Lay out the part of these lines that opens with the line containing "does not provide" and closes with the line containing "## Security Considerations" as a Markdown table with the columns Row and Line. Number each row and leave out blank lines.

Start of Data shown

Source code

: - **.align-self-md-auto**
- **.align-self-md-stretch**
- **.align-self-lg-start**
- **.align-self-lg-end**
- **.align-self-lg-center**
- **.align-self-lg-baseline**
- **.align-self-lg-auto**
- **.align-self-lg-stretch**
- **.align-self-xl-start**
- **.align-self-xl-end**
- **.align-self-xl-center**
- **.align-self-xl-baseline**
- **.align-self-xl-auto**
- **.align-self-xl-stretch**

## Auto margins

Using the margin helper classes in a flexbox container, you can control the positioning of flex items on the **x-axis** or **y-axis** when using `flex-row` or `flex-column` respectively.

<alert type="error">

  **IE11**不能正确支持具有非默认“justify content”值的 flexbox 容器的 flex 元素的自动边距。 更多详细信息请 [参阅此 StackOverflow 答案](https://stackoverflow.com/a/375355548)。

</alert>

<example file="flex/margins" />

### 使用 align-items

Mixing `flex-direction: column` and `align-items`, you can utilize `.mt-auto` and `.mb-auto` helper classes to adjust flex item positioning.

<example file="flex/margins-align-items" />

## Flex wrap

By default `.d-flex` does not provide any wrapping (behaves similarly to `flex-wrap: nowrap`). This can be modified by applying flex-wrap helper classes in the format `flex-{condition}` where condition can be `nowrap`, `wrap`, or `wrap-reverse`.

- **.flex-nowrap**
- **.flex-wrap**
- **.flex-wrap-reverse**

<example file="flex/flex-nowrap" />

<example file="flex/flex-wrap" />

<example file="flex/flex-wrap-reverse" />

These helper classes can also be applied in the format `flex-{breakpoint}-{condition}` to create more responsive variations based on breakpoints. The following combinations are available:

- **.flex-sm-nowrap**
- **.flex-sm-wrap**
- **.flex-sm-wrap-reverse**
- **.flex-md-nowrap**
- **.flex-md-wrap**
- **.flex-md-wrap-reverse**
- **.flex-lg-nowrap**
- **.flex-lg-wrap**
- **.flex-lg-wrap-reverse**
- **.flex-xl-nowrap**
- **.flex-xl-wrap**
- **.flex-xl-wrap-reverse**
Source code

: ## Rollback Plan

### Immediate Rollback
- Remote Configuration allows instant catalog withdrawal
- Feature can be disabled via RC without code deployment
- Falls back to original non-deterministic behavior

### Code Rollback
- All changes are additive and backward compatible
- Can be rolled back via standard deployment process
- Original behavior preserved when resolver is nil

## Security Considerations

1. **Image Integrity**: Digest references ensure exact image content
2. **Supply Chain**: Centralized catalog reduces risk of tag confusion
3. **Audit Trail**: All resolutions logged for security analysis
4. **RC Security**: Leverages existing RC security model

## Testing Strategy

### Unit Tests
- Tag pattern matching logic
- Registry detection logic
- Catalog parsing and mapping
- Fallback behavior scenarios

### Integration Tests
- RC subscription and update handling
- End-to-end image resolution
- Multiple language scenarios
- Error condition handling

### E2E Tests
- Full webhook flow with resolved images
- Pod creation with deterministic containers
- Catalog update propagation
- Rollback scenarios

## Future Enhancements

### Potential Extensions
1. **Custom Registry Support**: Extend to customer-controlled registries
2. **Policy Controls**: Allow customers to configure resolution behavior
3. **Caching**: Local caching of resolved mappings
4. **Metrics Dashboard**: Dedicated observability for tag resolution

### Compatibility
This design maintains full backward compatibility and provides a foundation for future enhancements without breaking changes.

End of Data shown

• [Your solution]:
| Row | Line |
|---|---|
| 1 | By default `.d-flex` does not provide any wrapping (behaves similarly to `flex-wrap: nowrap`). This can be modified by applying flex-wrap helper classes in the format `flex-{condition}` where condition can be `nowrap`, `wrap`, or `wrap-reverse`. |
| 2 | - **.flex-nowrap** |
| 3 | - **.flex-wrap** |
| 4 | - **.flex-wrap-reverse** |
| 5 | <example file="flex/flex-nowrap" /> |
| 6 | <example file="flex/flex-wrap" /> |
| 7 | <example file="flex/flex-wrap-reverse" /> |
| 8 | These helper classes can also be applied in the format `flex-{breakpoint}-{condition}` to create more responsive variations based on breakpoints. The following combinations are available: |
| 9 | - **.flex-sm-nowrap** |
| 10 | - **.flex-sm-wrap** |
| 11 | - **.flex-sm-wrap-reverse** |
| 12 | - **.flex-md-nowrap** |
| 13 | - **.flex-md-wrap** |
| 14 | - **.flex-md-wrap-reverse** |
| 15 | - **.flex-lg-nowrap** |
| 16 | - **.flex-lg-wrap** |
| 17 | - **.flex-lg-wrap-reverse** |
| 18 | - **.flex-xl-nowrap** |
| 19 | - **.flex-xl-wrap** |
| 20 | - **.flex-xl-wrap-reverse** |
| 21 | Source code |
| 22 | : ## Rollback Plan |
| 23 | ### Immediate Rollback |
| 24 | - Remote Configuration allows instant catalog withdrawal |
| 25 | - Feature can be disabled via RC without code deployment |
| 26 | - Falls back to original non-deterministic behavior |
| 27 | ### Code Rollback |
| 28 | - All changes are additive and backward compatible |
| 29 | - Can be rolled back via standard deployment process |
| 30 | - Original behavior preserved when resolver is nil |
| 31 | ## Security Considerations |